REQUIREMENT:
Skip the pictures, please, and write out exactly the lines from the opening of the data through the line containing "You will recap".

INPUT DATA:

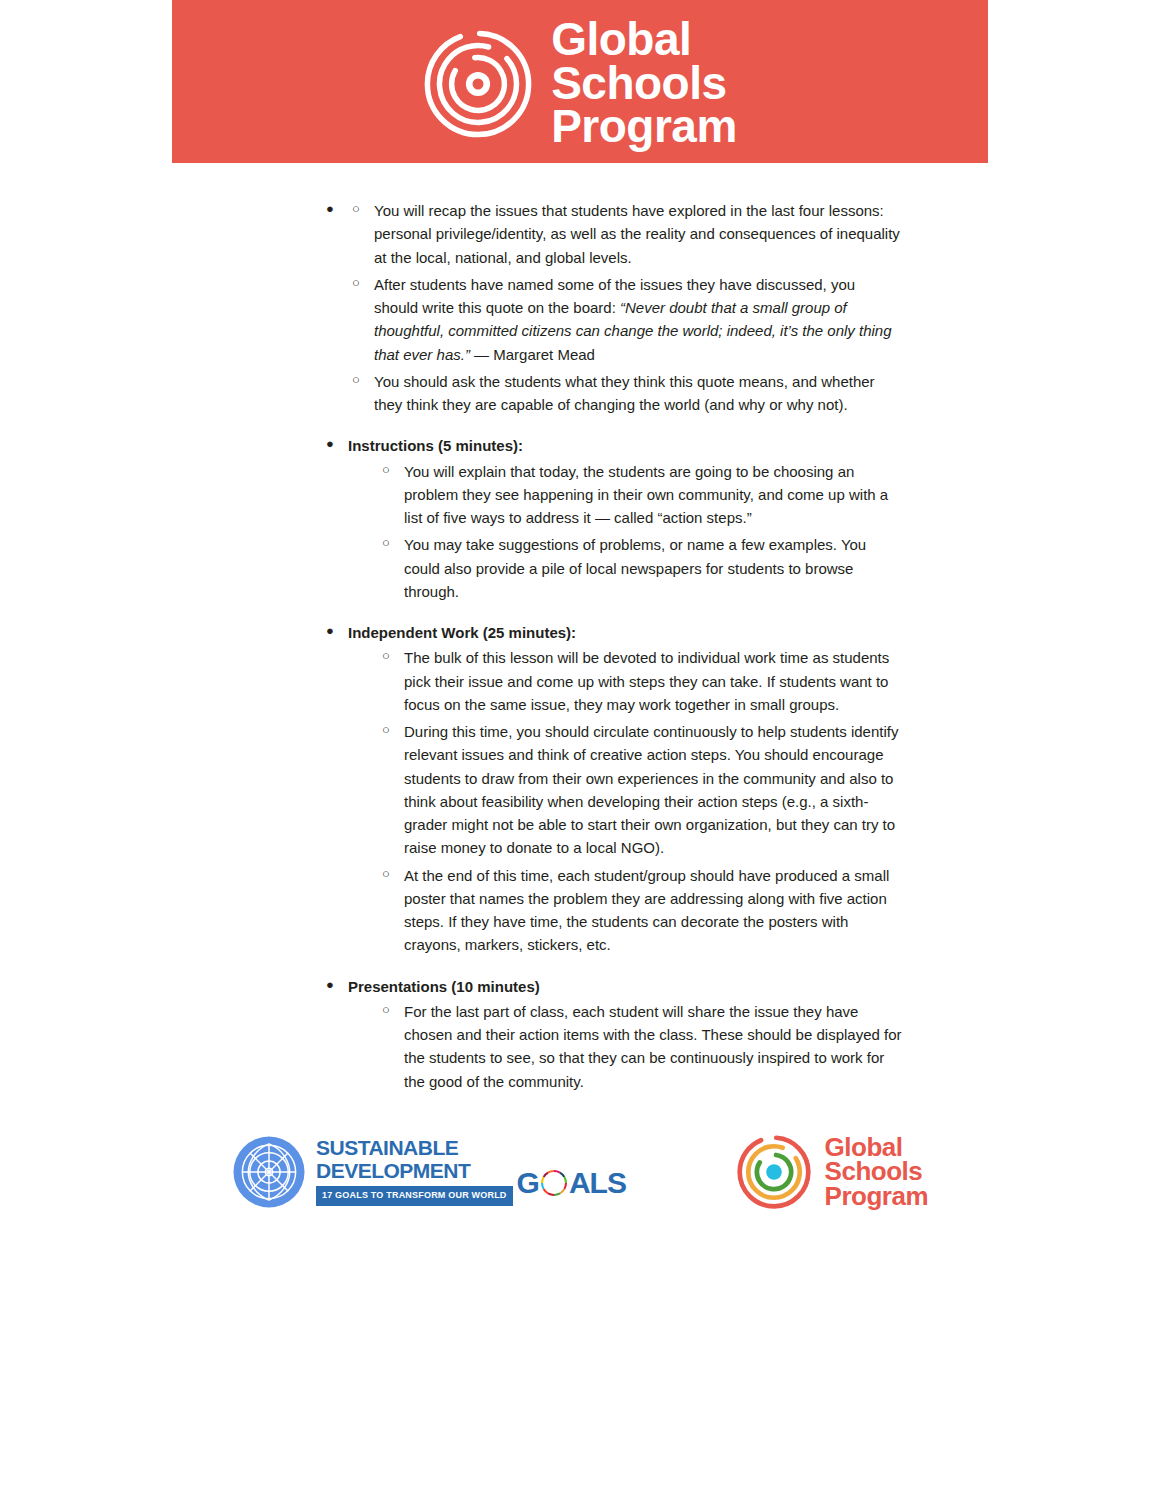Global Schools Program
You will recap the issues that students have explored in the last four lessons: personal privilege/identity, as well as the reality and consequences of inequality at the local, national, and global levels.
After students have named some of the issues they have discussed, you should write this quote on the board: “Never doubt that a small group of thoughtful, committed citizens can change the world; indeed, it’s the only thing that ever has.” — Margaret Mead
You should ask the students what they think this quote means, and whether they think they are capable of changing the world (and why or why not).
Instructions (5 minutes):
You will explain that today, the students are going to be choosing an problem they see happening in their own community, and come up with a list of five ways to address it — called “action steps.”
You may take suggestions of problems, or name a few examples. You could also provide a pile of local newspapers for students to browse through.
Independent Work (25 minutes):
The bulk of this lesson will be devoted to individual work time as students pick their issue and come up with steps they can take. If students want to focus on the same issue, they may work together in small groups.
During this time, you should circulate continuously to help students identify relevant issues and think of creative action steps. You should encourage students to draw from their own experiences in the community and also to think about feasibility when developing their action steps (e.g., a sixth-grader might not be able to start their own organization, but they can try to raise money to donate to a local NGO).
At the end of this time, each student/group should have produced a small poster that names the problem they are addressing along with five action steps. If they have time, the students can decorate the posters with crayons, markers, stickers, etc.
Presentations (10 minutes)
For the last part of class, each student will share the issue they have chosen and their action items with the class. These should be displayed for the students to see, so that they can be continuously inspired to work for the good of the community.
SUSTAINABLE
DEVELOPMENT
17 GOALS TO TRANSFORM OUR WORLD
G ALS
Global Schools Program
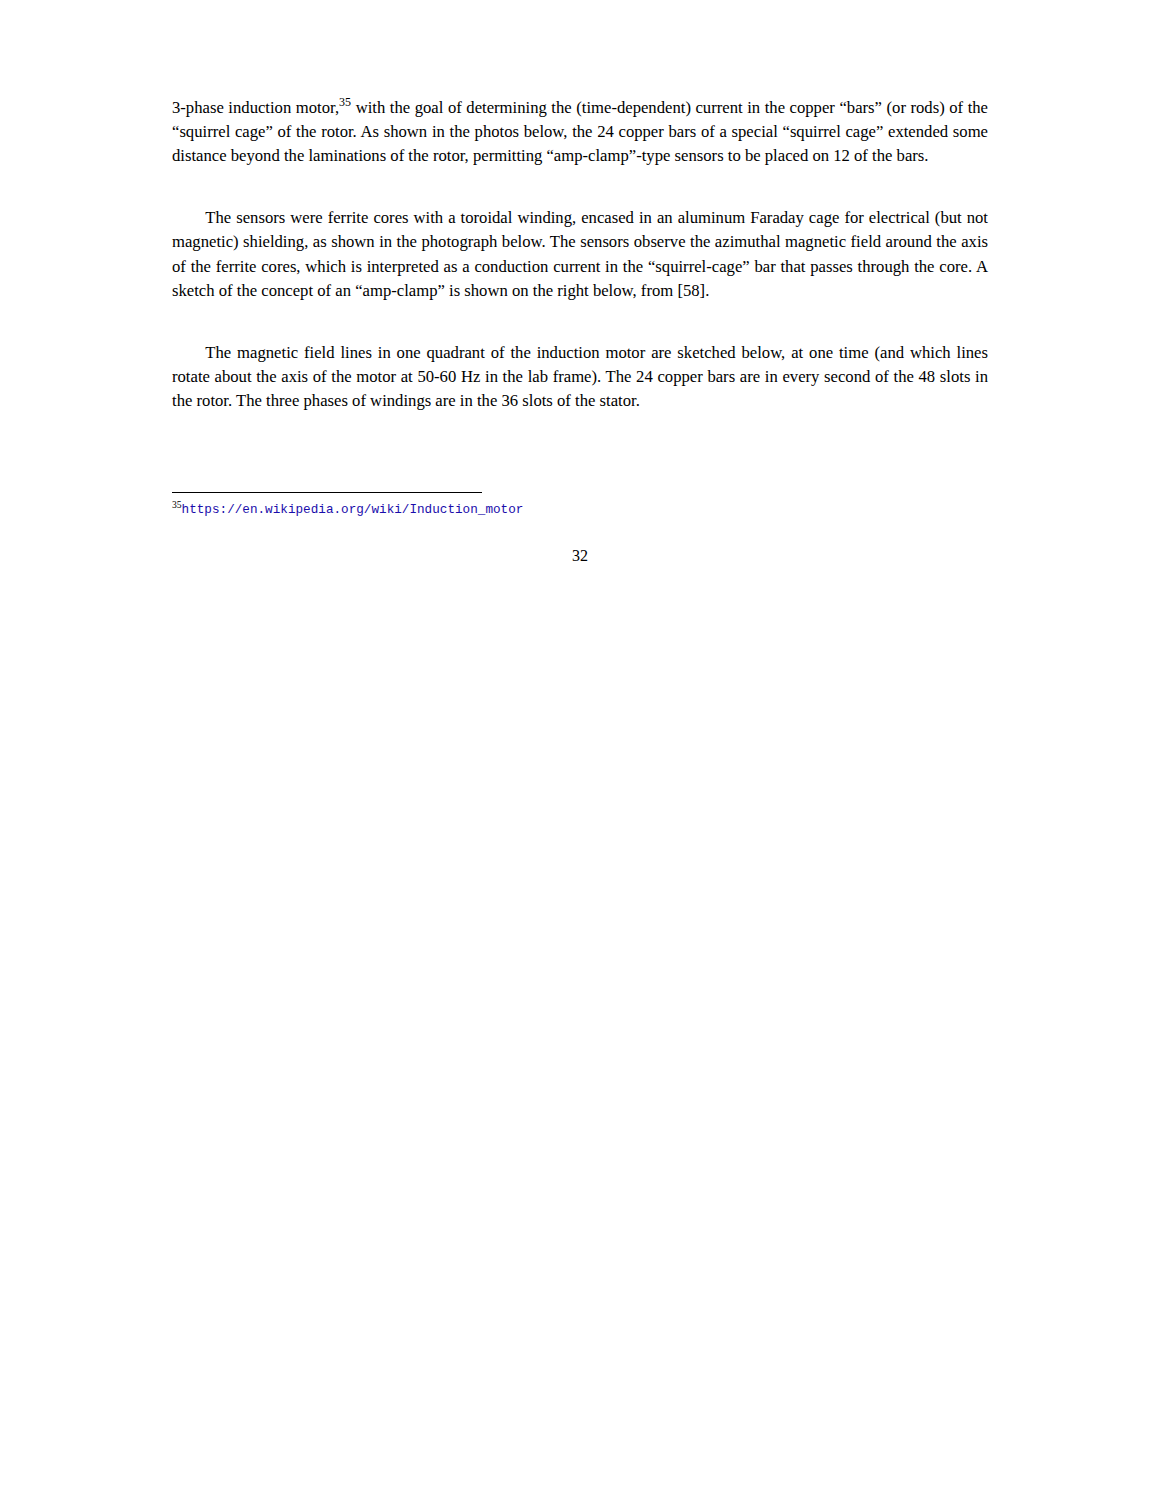3-phase induction motor,35 with the goal of determining the (time-dependent) current in the copper “bars” (or rods) of the “squirrel cage” of the rotor. As shown in the photos below, the 24 copper bars of a special “squirrel cage” extended some distance beyond the laminations of the rotor, permitting “amp-clamp”-type sensors to be placed on 12 of the bars.
The sensors were ferrite cores with a toroidal winding, encased in an aluminum Faraday cage for electrical (but not magnetic) shielding, as shown in the photograph below. The sensors observe the azimuthal magnetic field around the axis of the ferrite cores, which is interpreted as a conduction current in the “squirrel-cage” bar that passes through the core. A sketch of the concept of an “amp-clamp” is shown on the right below, from [58].
The magnetic field lines in one quadrant of the induction motor are sketched below, at one time (and which lines rotate about the axis of the motor at 50-60 Hz in the lab frame). The 24 copper bars are in every second of the 48 slots in the rotor. The three phases of windings are in the 36 slots of the stator.
35https://en.wikipedia.org/wiki/Induction_motor
32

TASK OUTPUT:
Global Schools Program
You will recap the issues that students have explored in the last four lessons: personal privilege/identity, as well as the reality and consequences of inequality at the local, national, and global levels.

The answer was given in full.